▸ **Work task 1**
Reproduce the passage of the article on the Grace West memorial lecture starting with "Vis­iting Assistant Pro­fessor of Classics Patrick" and going on through "in her honor.".
▸ **Work task 2**
Extend the article about the memorial lecture for classics professor Grace West, beginning right after its final sentence.

Selected passage Block Start

SHARE
Pro­fessor of classics Grace West died on May 19 in her home. External Affairs

The Hillsdale Classics Department recently held a lecture, titled “Love in the Aeneid,” to com­mem­orate Grace West, a Hillsdale classics pro­fessor who died in May. The lecture was held as a kind of memorial, and Vis­iting Assistant Pro­fessor of Classics Carl Young, who orga­nized the event, explained how the idea came to be.

“It was inspired by a con­ver­sation I had with David West, Grace West’s son, at Grace’s funeral. We, as her col­leagues, had a chance to mourn her loss but some of her stu­dents didn’t get that because they were gone for the summer,” Young said. 

West’s son had been working on an article about the Aeneid and men­tioned it to Young. That’s when Young thought of a pos­sible lecture series. 

“I said, ‘Why don’t you come talk about it at Hillsdale? It seems like a fitting memorial to your mother,’” Young said.

Many classics pro­fessors were in favor of the idea. 

Vis­iting Assistant Pro­fessor of Classics Patrick Owens, who now works from Grace West’s office and teaches her courses, talked more about the lecture held in her honor. 

“Our department wanted to pay homage to Dr. West on her passing and cel­e­brate her schol­arship and work at the college,” Owens said.

Owens described the event and its success. 

“It was a very approachable lecture. It was some­thing that stu­dents who had never taken a Latin course could come to and really benefit from,” Owens said. “I invited my entire Aeneid class because I am teaching the very course Gracie West would have been teaching.”

Selected passage Block End
Supplied entries Block Start

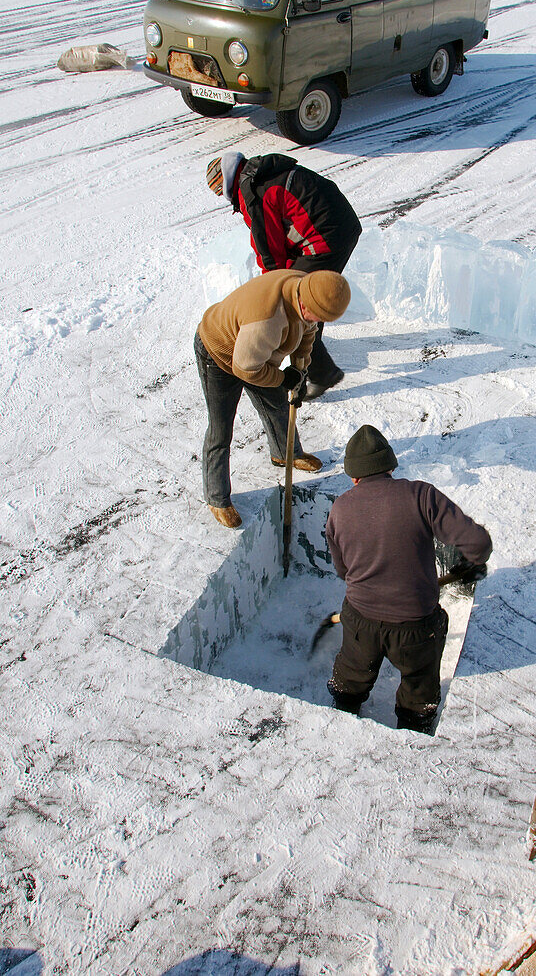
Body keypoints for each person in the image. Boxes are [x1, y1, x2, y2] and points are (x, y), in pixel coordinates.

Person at [325, 425, 492, 733]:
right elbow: (478, 544)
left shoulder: (340, 508)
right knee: (420, 685)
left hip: (360, 619)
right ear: (390, 466)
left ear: (354, 476)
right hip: (415, 626)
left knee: (350, 674)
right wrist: (471, 562)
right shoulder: (421, 496)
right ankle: (415, 725)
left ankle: (343, 711)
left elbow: (343, 571)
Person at [195, 268, 351, 528]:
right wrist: (282, 379)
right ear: (304, 302)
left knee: (278, 407)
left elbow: (309, 332)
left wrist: (300, 370)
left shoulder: (308, 289)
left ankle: (285, 453)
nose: (319, 321)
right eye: (319, 315)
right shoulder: (267, 318)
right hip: (220, 354)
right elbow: (245, 369)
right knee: (220, 429)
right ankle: (216, 497)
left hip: (255, 352)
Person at [206, 151, 361, 400]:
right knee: (301, 300)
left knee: (300, 306)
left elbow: (269, 250)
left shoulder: (252, 193)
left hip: (324, 237)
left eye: (218, 192)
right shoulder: (261, 173)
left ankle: (322, 373)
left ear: (224, 185)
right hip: (341, 224)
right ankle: (314, 358)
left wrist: (275, 289)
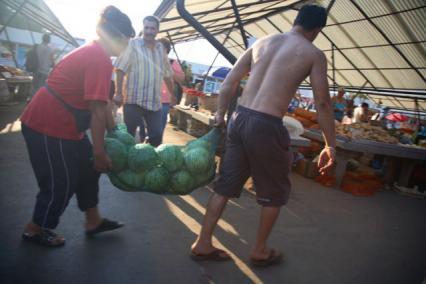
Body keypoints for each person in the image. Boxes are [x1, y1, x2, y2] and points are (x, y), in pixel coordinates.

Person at [190, 4, 336, 267]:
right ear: (317, 30)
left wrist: (221, 115)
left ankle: (202, 242)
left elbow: (228, 83)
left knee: (225, 185)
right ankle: (259, 250)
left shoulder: (262, 42)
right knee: (275, 191)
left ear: (296, 21)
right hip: (266, 125)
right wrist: (330, 144)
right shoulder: (313, 53)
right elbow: (323, 103)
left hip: (240, 117)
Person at [20, 6, 135, 247]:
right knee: (60, 182)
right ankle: (36, 228)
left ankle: (93, 220)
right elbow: (95, 111)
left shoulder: (96, 53)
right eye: (127, 41)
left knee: (88, 169)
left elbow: (102, 105)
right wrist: (99, 151)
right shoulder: (98, 59)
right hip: (47, 125)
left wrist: (115, 132)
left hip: (65, 125)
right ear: (118, 37)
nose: (127, 47)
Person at [114, 16, 173, 147]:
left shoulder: (160, 49)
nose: (149, 31)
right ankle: (127, 163)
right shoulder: (133, 45)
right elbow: (120, 68)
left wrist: (173, 94)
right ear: (143, 28)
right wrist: (118, 93)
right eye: (146, 27)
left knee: (157, 136)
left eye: (152, 28)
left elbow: (168, 75)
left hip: (154, 103)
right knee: (129, 135)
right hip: (134, 100)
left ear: (157, 30)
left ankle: (147, 160)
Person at [158, 38, 185, 134]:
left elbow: (182, 78)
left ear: (167, 50)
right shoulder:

Supplied entries Block End

▸ **Answer area 1**
Vis­iting Assistant Pro­fessor of Classics Patrick Owens, who now works from Grace West’s office and teaches her courses, talked more about the lecture held in her honor.

▸ **Answer area 2**
Stu­dents and faculty were very receptive, according to Owens.

“The lecture hall was nearly packed with col­leagues from all depart­ments, graduate stu­dents, and stu­dents from English and Classics. Moving forward, there is a hope that this will become a series, but I think that depends on funding,” Owens said. 

Grace West’s husband, Pro­fessor of Pol­itics Tom West, Young, and the rest of the classics faculty want to make the lecture an annual series. First, they must determine how to solve the problem of financial aid.

“I’m trying to find a donor who is willing to fund this because the classics department has a limited budget,” Young said.

There is hope that the tra­dition will start with the help of sup­porters. Young expressed his plans for future lec­tures.

“We’d like to high­light female classics pro­fessors,” Young said. “Grace took that role seri­ously.”